**Task brief:**
All records below must be reproduced exactly, although any pictures they contain are to be omitted.

*** Dataset records Section Begins ***

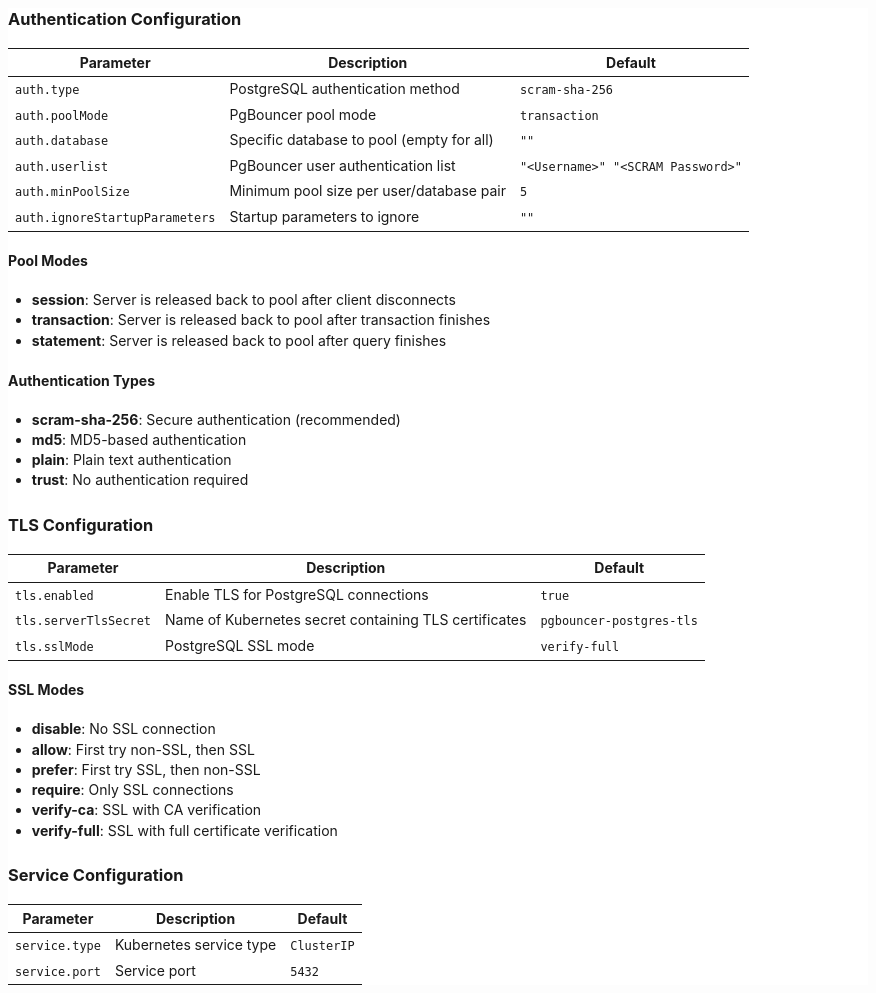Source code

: ### Authentication Configuration

| Parameter | Description | Default |
|-----------|-------------|---------|
| `auth.type` | PostgreSQL authentication method | `scram-sha-256` |
| `auth.poolMode` | PgBouncer pool mode | `transaction` |
| `auth.database` | Specific database to pool (empty for all) | `""` |
| `auth.userlist` | PgBouncer user authentication list | `"<Username>" "<SCRAM Password>"` |
| `auth.minPoolSize` | Minimum pool size per user/database pair | `5` |
| `auth.ignoreStartupParameters` | Startup parameters to ignore | `""` |

#### Pool Modes

- **session**: Server is released back to pool after client disconnects
- **transaction**: Server is released back to pool after transaction finishes
- **statement**: Server is released back to pool after query finishes

#### Authentication Types

- **scram-sha-256**: Secure authentication (recommended)
- **md5**: MD5-based authentication
- **plain**: Plain text authentication
- **trust**: No authentication required

### TLS Configuration

| Parameter | Description | Default |
|-----------|-------------|---------|
| `tls.enabled` | Enable TLS for PostgreSQL connections | `true` |
| `tls.serverTlsSecret` | Name of Kubernetes secret containing TLS certificates | `pgbouncer-postgres-tls` |
| `tls.sslMode` | PostgreSQL SSL mode | `verify-full` |

#### SSL Modes

- **disable**: No SSL connection
- **allow**: First try non-SSL, then SSL
- **prefer**: First try SSL, then non-SSL
- **require**: Only SSL connections
- **verify-ca**: SSL with CA verification
- **verify-full**: SSL with full certificate verification

### Service Configuration

| Parameter | Description | Default |
|-----------|-------------|---------|
| `service.type` | Kubernetes service type | `ClusterIP` |
| `service.port` | Service port | `5432` |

*** Dataset records Section Ends ***

**Response below:**
Source code

: ### Authentication Configuration

| Parameter | Description | Default |
|-----------|-------------|---------|
| `auth.type` | PostgreSQL authentication method | `scram-sha-256` |
| `auth.poolMode` | PgBouncer pool mode | `transaction` |
| `auth.database` | Specific database to pool (empty for all) | `""` |
| `auth.userlist` | PgBouncer user authentication list | `"<Username>" "<SCRAM Password>"` |
| `auth.minPoolSize` | Minimum pool size per user/database pair | `5` |
| `auth.ignoreStartupParameters` | Startup parameters to ignore | `""` |

#### Pool Modes

- **session**: Server is released back to pool after client disconnects
- **transaction**: Server is released back to pool after transaction finishes
- **statement**: Server is released back to pool after query finishes

#### Authentication Types

- **scram-sha-256**: Secure authentication (recommended)
- **md5**: MD5-based authentication
- **plain**: Plain text authentication
- **trust**: No authentication required

### TLS Configuration

| Parameter | Description | Default |
|-----------|-------------|---------|
| `tls.enabled` | Enable TLS for PostgreSQL connections | `true` |
| `tls.serverTlsSecret` | Name of Kubernetes secret containing TLS certificates | `pgbouncer-postgres-tls` |
| `tls.sslMode` | PostgreSQL SSL mode | `verify-full` |

#### SSL Modes

- **disable**: No SSL connection
- **allow**: First try non-SSL, then SSL
- **prefer**: First try SSL, then non-SSL
- **require**: Only SSL connections
- **verify-ca**: SSL with CA verification
- **verify-full**: SSL with full certificate verification

### Service Configuration

| Parameter | Description | Default |
|-----------|-------------|---------|
| `service.type` | Kubernetes service type | `ClusterIP` |
| `service.port` | Service port | `5432` |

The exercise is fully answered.